◆ **Work order**: Please reproduce the listing below line for line, keeping every character, line break, and language unchanged.

Segment Open

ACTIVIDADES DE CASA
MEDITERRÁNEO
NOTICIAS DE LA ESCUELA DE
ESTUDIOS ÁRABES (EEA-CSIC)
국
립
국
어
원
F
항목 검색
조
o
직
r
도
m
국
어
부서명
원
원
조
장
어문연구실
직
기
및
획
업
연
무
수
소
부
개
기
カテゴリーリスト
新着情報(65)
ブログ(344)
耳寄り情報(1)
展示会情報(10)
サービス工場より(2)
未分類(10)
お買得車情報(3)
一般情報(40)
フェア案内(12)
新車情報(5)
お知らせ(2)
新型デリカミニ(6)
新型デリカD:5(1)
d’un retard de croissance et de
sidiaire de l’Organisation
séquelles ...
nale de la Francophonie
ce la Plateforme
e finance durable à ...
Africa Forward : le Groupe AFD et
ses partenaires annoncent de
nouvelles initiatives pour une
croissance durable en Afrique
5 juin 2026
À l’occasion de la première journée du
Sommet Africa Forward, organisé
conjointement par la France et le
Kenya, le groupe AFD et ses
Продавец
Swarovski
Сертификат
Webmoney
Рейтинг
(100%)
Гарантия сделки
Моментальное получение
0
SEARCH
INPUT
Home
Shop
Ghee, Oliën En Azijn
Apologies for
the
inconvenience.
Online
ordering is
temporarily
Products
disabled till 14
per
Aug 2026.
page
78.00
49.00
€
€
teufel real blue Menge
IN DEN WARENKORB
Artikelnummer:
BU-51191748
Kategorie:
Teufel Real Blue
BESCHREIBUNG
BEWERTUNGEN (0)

Segment Closed

◆ **Task response**:
ACTIVIDADES DE CASA
MEDITERRÁNEO
NOTICIAS DE LA ESCUELA DE
ESTUDIOS ÁRABES (EEA-CSIC)
국
립
국
어
원
F
항목 검색
조
o
직
r
도
m
국
어
부서명
원
원
조
장
어문연구실
직
기
및
획
업
연
무
수
소
부
개
기
カテゴリーリスト
新着情報(65)
ブログ(344)
耳寄り情報(1)
展示会情報(10)
サービス工場より(2)
未分類(10)
お買得車情報(3)
一般情報(40)
フェア案内(12)
新車情報(5)
お知らせ(2)
新型デリカミニ(6)
新型デリカD:5(1)
d’un retard de croissance et de
sidiaire de l’Organisation
séquelles ...
nale de la Francophonie
ce la Plateforme
e finance durable à ...
Africa Forward : le Groupe AFD et
ses partenaires annoncent de
nouvelles initiatives pour une
croissance durable en Afrique
5 juin 2026
À l’occasion de la première journée du
Sommet Africa Forward, organisé
conjointement par la France et le
Kenya, le groupe AFD et ses
Продавец
Swarovski
Сертификат
Webmoney
Рейтинг
(100%)
Гарантия сделки
Моментальное получение
0
SEARCH
INPUT
Home
Shop
Ghee, Oliën En Azijn
Apologies for
the
inconvenience.
Online
ordering is
temporarily
Products
disabled till 14
per
Aug 2026.
page
78.00
49.00
€
€
teufel real blue Menge
IN DEN WARENKORB
Artikelnummer:
BU-51191748
Kategorie:
Teufel Real Blue
BESCHREIBUNG
BEWERTUNGEN (0)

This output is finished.